Being a political addict, I could not give up the opportunity to read this book when I discovered it. This being the fiftieth anniversary of this election, I allowed myself to be enthralled with the way in which Schumacher delivered s much information in an easily digestible fashion. The book is divided effectively, giving the reader much context as to how and why 1968 was such a political powder keg in the United States. Beginning with the important LBJ speech, Schumacher offers key themes that would return throughout the campaign, namely: the War, infighting about America’s presence in Vietnam, and the segregated states. He then pushes into the primaries, which splintered the country further before turning to the conventions, where America’s youth took centre stage, outside the political event proper. Schumacher turns the final campaign into a succinct narrative, as though all the glitter of 1968 ended once the bloody streets of Chicago had been cleaned in late August. I felt a significant shift towards an anti-climactic ending of the book, which forces the reader to skim over the last few months and not find that last push towards a defining end to what was a strongly worded build-up over four hundred pages. One might argue that the intensity was gone (and the book had taken up so much to that point), forcing a quick end so as not to lose the reader. If I could extract a single, overarching sentiment that Schumacher offers in this piece, it would be just how destructive and divisive the election became for America. Politicians and the electorate alike found themselves deeply divided on the issue of the Vietnam War, which also helped fuel a generational divide in the country, where young and newer voters turned to protest in order to make themselves heard.
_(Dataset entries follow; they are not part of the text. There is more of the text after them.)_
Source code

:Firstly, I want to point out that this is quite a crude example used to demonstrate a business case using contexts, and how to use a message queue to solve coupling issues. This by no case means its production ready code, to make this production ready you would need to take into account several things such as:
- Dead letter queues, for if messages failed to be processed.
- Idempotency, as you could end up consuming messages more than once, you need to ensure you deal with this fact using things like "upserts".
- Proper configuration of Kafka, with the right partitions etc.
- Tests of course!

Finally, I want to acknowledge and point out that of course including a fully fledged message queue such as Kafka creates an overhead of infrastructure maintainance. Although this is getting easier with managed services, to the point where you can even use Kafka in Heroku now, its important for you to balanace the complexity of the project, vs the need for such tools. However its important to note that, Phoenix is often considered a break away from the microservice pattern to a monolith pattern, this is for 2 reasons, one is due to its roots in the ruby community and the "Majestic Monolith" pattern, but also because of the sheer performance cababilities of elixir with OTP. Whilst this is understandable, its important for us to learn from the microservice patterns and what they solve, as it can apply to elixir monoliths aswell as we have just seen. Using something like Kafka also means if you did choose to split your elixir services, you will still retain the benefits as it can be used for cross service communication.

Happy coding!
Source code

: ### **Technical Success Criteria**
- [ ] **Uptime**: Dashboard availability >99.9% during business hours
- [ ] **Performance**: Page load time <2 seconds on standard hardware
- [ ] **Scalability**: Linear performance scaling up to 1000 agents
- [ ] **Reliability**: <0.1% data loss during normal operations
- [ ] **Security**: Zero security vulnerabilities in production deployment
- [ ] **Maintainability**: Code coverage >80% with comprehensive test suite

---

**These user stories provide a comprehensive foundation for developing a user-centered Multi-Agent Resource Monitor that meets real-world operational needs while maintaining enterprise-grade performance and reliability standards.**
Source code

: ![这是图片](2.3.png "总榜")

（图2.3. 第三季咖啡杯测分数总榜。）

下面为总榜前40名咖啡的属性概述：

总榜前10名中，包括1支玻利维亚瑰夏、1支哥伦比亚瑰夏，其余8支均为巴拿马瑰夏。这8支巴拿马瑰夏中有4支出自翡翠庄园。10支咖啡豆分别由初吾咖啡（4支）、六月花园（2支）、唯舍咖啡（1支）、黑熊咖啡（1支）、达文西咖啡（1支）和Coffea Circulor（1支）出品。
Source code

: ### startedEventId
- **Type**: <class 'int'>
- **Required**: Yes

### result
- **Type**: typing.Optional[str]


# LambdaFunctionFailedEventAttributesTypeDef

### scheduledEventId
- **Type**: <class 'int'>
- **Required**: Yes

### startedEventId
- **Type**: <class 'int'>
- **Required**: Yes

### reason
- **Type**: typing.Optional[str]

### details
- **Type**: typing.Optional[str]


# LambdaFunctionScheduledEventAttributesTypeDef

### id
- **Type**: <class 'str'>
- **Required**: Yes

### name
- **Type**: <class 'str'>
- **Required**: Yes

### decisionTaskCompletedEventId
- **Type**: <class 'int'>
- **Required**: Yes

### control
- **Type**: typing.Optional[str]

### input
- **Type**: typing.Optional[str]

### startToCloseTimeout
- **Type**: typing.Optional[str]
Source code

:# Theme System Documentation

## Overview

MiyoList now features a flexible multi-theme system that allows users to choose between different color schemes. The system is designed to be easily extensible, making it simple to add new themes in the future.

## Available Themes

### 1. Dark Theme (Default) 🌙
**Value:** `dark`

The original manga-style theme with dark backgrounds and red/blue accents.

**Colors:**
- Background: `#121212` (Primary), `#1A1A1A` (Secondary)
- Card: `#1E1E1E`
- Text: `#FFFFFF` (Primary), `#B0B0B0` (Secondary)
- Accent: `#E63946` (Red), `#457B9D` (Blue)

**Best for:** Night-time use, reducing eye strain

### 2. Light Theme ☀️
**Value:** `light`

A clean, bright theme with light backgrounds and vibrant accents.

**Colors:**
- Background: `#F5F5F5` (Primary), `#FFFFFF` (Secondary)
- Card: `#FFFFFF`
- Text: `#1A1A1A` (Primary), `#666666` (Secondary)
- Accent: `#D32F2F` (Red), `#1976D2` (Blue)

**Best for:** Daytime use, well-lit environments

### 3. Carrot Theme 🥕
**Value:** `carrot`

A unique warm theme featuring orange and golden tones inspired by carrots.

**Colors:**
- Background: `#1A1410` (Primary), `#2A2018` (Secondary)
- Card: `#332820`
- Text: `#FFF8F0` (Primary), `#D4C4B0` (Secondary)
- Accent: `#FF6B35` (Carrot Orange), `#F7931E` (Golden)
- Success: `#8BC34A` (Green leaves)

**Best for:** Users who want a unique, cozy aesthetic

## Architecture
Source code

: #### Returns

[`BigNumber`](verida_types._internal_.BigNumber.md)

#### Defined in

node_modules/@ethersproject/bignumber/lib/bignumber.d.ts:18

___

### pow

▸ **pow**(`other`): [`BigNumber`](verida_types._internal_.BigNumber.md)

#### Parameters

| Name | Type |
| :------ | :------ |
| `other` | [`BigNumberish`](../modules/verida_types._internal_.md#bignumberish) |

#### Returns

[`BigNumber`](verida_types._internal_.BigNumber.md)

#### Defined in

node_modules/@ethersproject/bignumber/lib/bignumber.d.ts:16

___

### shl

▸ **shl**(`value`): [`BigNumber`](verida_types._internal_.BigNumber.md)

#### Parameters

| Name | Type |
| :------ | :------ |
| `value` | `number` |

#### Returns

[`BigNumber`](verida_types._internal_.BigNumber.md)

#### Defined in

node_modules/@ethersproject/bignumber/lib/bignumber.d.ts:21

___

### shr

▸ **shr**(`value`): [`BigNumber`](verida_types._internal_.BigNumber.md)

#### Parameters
Tearing at the familial fabric would surely alienate many at a time when parents were trying to make sense of their ‘liberated’ children and Americans watched revolutionary demonstrations on television, seeking to push the American state to its limits. Filled with significant detail, Schumacher left me feeling as though I were right there and wanted to know more, the key to a successful piece of writing. I could not ask for a better introduction to the 1968 campaign than with this book and will surely sift through the biographical notes to find further pieces to whet my appetite.

Kudos, Mr. Schumacher, for a brilliant piece. I will check to see what else you may have published, as I found your writing to my liking and your delivery engaging.